Des médiations se font, des traités de paix se signent, des commissions de tout genre sillonnent la zone, l’Etat profère des menaces et ouvre quelques écoles, mais il n’y a rien à faire car le décompte macabre continue. Après des années blanches pour les écoliers, c’est le tour des saisons blanches des agriculteurs et des bourgoutières interdites aux pasteurs. A l’inquiétude s’ajoute le marasme économique pour cause d’absence de foire, d’échanges de tout genre. Telle est l’argumentaire d’un cadre avisé du centre du pays qui nous a accordé un entretien tout en restant dans l’anonymat.
Selon B T, si c’est pour comprendre réellement ce qui se déroule dans le landerneau tragi-comique du ventre mou de notre Maliba, il est encore possible.

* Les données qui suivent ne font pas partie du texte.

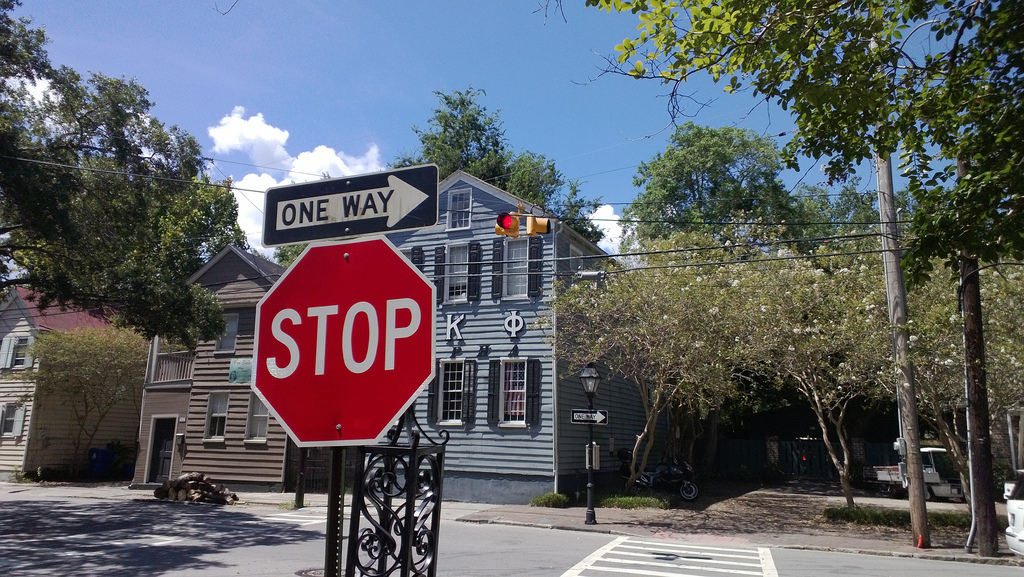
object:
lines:
[559, 535, 779, 576]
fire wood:
[154, 472, 239, 505]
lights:
[495, 204, 551, 239]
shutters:
[434, 242, 480, 303]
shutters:
[487, 359, 539, 425]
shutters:
[427, 358, 476, 423]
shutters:
[492, 236, 544, 298]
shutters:
[399, 246, 423, 273]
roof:
[0, 286, 120, 333]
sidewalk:
[458, 482, 1022, 567]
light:
[580, 362, 603, 525]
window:
[499, 360, 526, 424]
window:
[502, 238, 528, 298]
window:
[446, 246, 467, 302]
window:
[440, 361, 464, 422]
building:
[363, 169, 678, 504]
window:
[450, 190, 469, 229]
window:
[250, 393, 269, 439]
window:
[208, 392, 230, 439]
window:
[218, 313, 240, 351]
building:
[126, 244, 357, 493]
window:
[2, 403, 16, 435]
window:
[13, 337, 28, 367]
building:
[0, 287, 147, 483]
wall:
[24, 363, 144, 471]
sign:
[249, 234, 437, 448]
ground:
[0, 482, 1024, 577]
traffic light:
[495, 211, 520, 239]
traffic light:
[526, 215, 551, 237]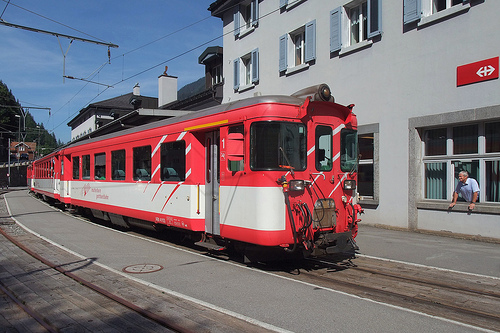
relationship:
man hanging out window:
[448, 169, 481, 215] [443, 154, 484, 201]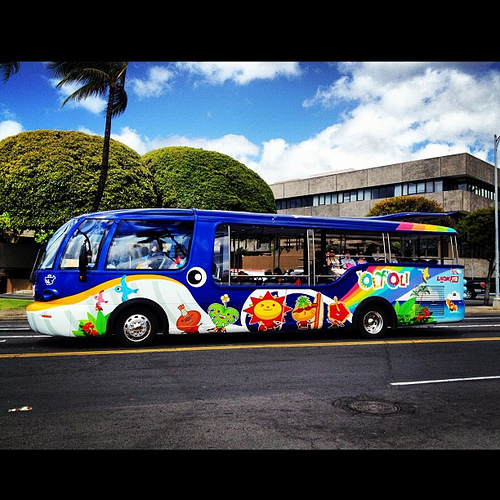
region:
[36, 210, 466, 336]
colorful bus on the street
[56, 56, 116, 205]
palm tree behind the bus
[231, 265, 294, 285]
people riding a bus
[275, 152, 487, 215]
building with windows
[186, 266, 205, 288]
black and white eyeball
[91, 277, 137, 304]
pink and blue birds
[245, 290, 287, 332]
red and yellow sunshine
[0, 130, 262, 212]
round green trees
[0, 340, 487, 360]
yellow center line of the street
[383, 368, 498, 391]
white line on the street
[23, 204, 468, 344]
The bus is blue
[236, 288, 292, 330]
Red and yellow sun character on side of bus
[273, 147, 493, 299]
Grey building behind bus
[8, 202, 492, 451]
The bus is on the street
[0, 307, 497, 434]
Yellow and white lines on the street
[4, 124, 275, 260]
Round green trees behind the bus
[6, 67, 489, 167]
The clouds are white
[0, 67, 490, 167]
Blue sky with clouds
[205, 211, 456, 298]
The bus has large open windows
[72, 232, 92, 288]
The bus has a black mirror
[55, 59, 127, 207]
palm tree is blowing in the wind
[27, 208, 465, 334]
brightly painted passenger bus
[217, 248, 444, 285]
passenger seating on the bus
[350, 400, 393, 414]
manhole on the street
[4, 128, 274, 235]
large manicured bushes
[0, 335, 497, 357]
double yellow line on the street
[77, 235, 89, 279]
side mirror is black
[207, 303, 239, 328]
green heart with a face painted in it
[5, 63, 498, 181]
scattered clouds in the sky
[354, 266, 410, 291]
colorful words on the side of the bus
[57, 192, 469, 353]
colorful passenger bus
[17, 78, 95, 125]
white clouds in blue sky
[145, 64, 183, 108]
white clouds in blue sky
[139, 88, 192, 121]
white clouds in blue sky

En tant qu’un ressortissant avisé de la zone, BT nous a tout d’abord brossé l’historique, les faits, les pensées, les us et coutumes des hommes de cette zone où la tradition a encore la vie dure.
Selon lui, tous ceux qui ont connu l’époque où des pêcheurs de Macina et Diafarabé allaient rejoindre la campagne de pêche à Dioro et Markala puis continuer en fonction du mouvement des poissons jusqu’au lac Débo ont observé des marabouts accompagnés de leurs talibés quitter leurs villages respectifs pour venir au moment des récoltes du riz dans le delta intérieur ou dans la zone du Sénoo Mango, du Kounary, du Pondory et autre Fakala pour le mil.
Il nous a fait savoir que ces mêmes observateurs avisés, ont assisté au retour des troupeaux dans le delta et ont aussi observé la garde des pâturages et surtout des bourgoutières avec ses innombrables conflits entre éleveurs.
Pour lui, tous ceux qui ont sillonné cette région, ont compris qu’à côté de chaque hameau ou village de pêcheurs ou de riziculteurs, se tient le gîte d’un éleveur.
Des messages véhiculés çà et là divisent
Notre interlocuteur nous a fait comprendre que ces gens ont grandi avec l’idée que les retenues d’eau des barrages ont causé d’énormes préjudices aux populations riveraines situées en aval et que ces derniers envoient beaucoup d’eau dans le Sahel qui ne connaissait pas l’eau, au grand détriment des populations du delta qui ne juraient que par le nom du fleuve, leur raison d’être.
Il affirme avec regret que le monde a changé et les hommes, pour s’adapter, ont dû changer avec lui. Mais là, il lui semble que les eaux du fleuve Niger, ses nombreux affluents, ses effluents, ses canaux et chenaux ne charrient plus que l’obscurantisme et la haine de l’autre.
Pour notre interlocuteur, cet aveuglement des hommes et des femmes face aux réalités nouvelles est à présent exploité par une horde de hors la loi qui font croire que seule leur race ou ethnie est détentrice de la foi. Selon lui, les irrédentistes Touaregs et arabes du Nord ont fait des émules.
Et, la négation de toute l’histoire de la zone a pris ainsi corps sous nos yeux. La mobilité, moteur de l’activité humaine en ces lieux a été entravée ; les voies traditionnelles de règlements des conflits sont devenues par là même inopérantes. Il nous a indiqué que ceux qui s’agitent à Bamako et dans d’autres grandes villes sont en fait incapables de mener un vrai dialogue avec les nouveaux acteurs.
Ensuite, il nous dira (résigné) que des accords qui ont été signés entre représentants d’un état absent du terrain depuis belle lurette, des pseudos intellectuels incapables de se rendre dans le village d’origine de leurs parents et des chefs de bande armées sans relais sur le champ de bataille.
Pour finir, notre interlocuteur émettra des doutes sur l’applicabilité des recettes traditionnelles des zones de conflits à savoir les fameux DDR. Toutefois, il admettra que le temps joue à la faveur des partisans d’un pays unifié mais pluriel car le comportement extrémiste de ces énergumènes finira par retourner la population contre eux.
Sa préconisation serait de préparer une offre globale et cohérente qui soit à la fois sécuritaire, inclusive d’un point de vue participatif et surtout équitable pour les différentes communautés résidentes. Parmi les prix à payer il y aura en bonne place l’invention d’une école d’un genre nouveau nous va-t-il fait savoir.